→ **Orden de trabajo A**
Copia del fragmento seleccionado el tramo que va desde "A ella siempre" hasta "Marqués de Bradomín.", renombrando "González" como "Fernández".
→ **Orden de trabajo B**
Según el fragmento seleccionado, ¿por qué estaba de saldo la bolsa cuando se compró?

→ **Fragmento seleccionado**
*-*-*
16 diciembre 2007

Asas

Con los años, hay objetos que te acompañan aunque tú no quieras, mientras otros desaparecen por su cuenta. En estos años he ido deshaciéndome de muchos objetos, o se han esfumado sin dejar una nota. He vivido en siete lugares distintos, incluso durante un tiempo en un hotel. Tengo una bolsa desde entonces, y la bolsa me acompaña. La compré en una ciudad cuyas calles no tienen nombre. Estaba de saldo porque tenía un pequeño desperfecto. Por lo demás, estaba nueva. Me costó 24 dólares. Y diez años después la bolsa sigue igual, salvo por ese desperfecto. Es como la cicatriz de mi caída en bicicleta a los diez años: no molesta.

Hoy, por un momento, me he quedado pensando en eso mientras la tomaba de nuevo para utilizarla. He revisado la bolsa y me ha parecido muy raro que esté igual. A ella, sin embargo, le habrá parecido muy raro que en ese tiempo mi vida haya cambiado tanto. Cuando he abierto su larga cremallera de lado a lado y he introducido mi equipaje, un reloj, un portátil, un libro..., me ha parecido que mi bolsa era feliz. Quizá porque la he vuelto a llenar de ropa y objetos ha pensado que después de diez años de llevarla por todas partes, bajo todas partes y dentro de todas partes, sigo con ella. Seguramente ha pensado más de una vez que algún día me desharía de ella, o la perdería, la olvidaría, la rellenaría de cosas inservibles y la almacenaría en cualquier trastero. Pero sus peores temores no habrán sido esos, sino ser robada, tironeada, descosida, regalada o reutilizada por alguien con menos escrúpulos que yo.

A ella siempre le han gustado las cosas sencillas, que la agarrara de las asas, que pasara mi brazo por dentro de ellas y la colgara en mi costado mientras camino hacia algún lugar que nunca fue para siempre.

Y hoy he vuelto a tomarla de las asas dejándome llevar por una extraña satisfacción. He salido a la calle con ella. Ambos sabemos que dentro está muy seguramente todo lo que necesito.

28 noviembre 2007

20 años de sangre en una sábana

Hace veinte años mi amigo González y yo decidimos escribir una obra de teatro. Ya habíamos escrito algunas cosas juntos, pero nunca teatro, a pesar de que desde hacía unos años formábamos con compañeros de instituto una compañía de teatro. En diciembre de 1987 nos comunicaron que habíamos ganado un premio nacional del Ministerio de Cultura para menores de 30 años, el Marqués de Bradomín.

Al año siguiente estrenamos la obra con aquella compañía, Jácara Teatro, en el Teatro Campoamor de Oviedo. Ésta es la escena en la que mejor lo he pasado interpretando.
*-*-*
→ **Datos proporcionados**
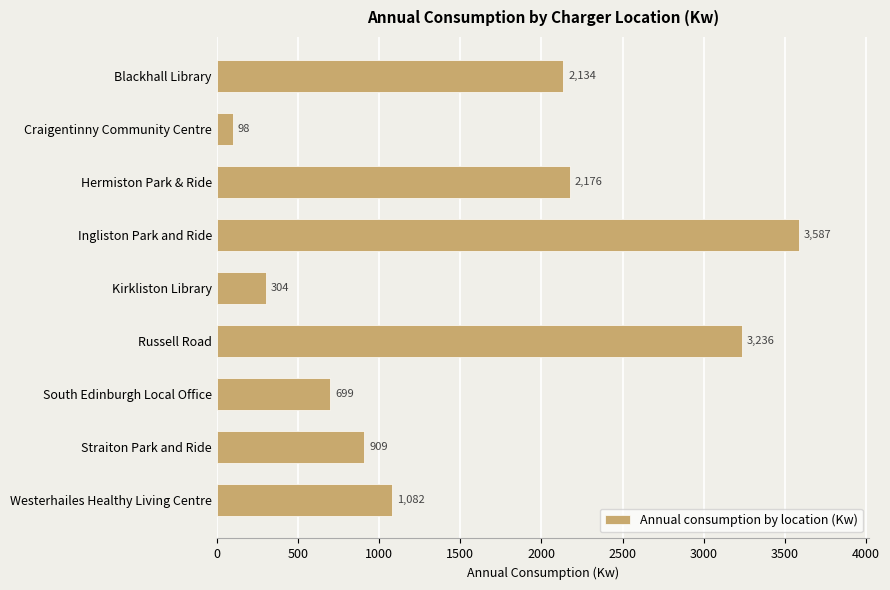

What is the maximum value shown in the chart?

3587.4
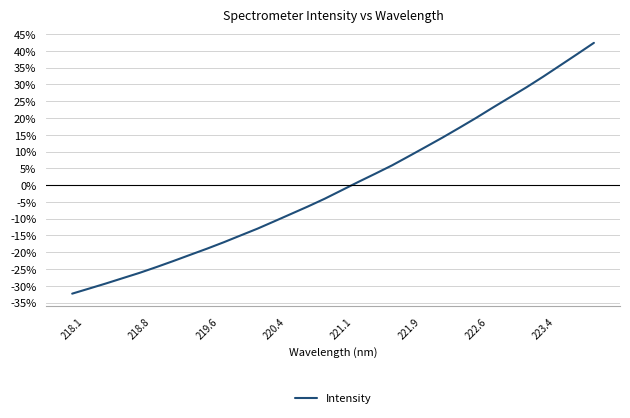

What is the greatest value displayed?

42.4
*-*-*
→ **Resultado A**
A ella siempre le han gustado las cosas sencillas, que la agarrara de las asas, que pasara mi brazo por dentro de ellas y la colgara en mi costado mientras camino hacia algún lugar que nunca fue para siempre.

Y hoy he vuelto a tomarla de las asas dejándome llevar por una extraña satisfacción. He salido a la calle con ella. Ambos sabemos que dentro está muy seguramente todo lo que necesito.

28 noviembre 2007

20 años de sangre en una sábana

Hace veinte años mi amigo Fernández y yo decidimos escribir una obra de teatro. Ya habíamos escrito algunas cosas juntos, pero nunca teatro, a pesar de que desde hacía unos años formábamos con compañeros de instituto una compañía de teatro. En diciembre de 1987 nos comunicaron que habíamos ganado un premio nacional del Ministerio de Cultura para menores de 30 años, el Marqués de Bradomín.

→ **Resultado B**
Estaba de saldo porque tenía un pequeño desperfecto. Por lo demás, estaba nueva.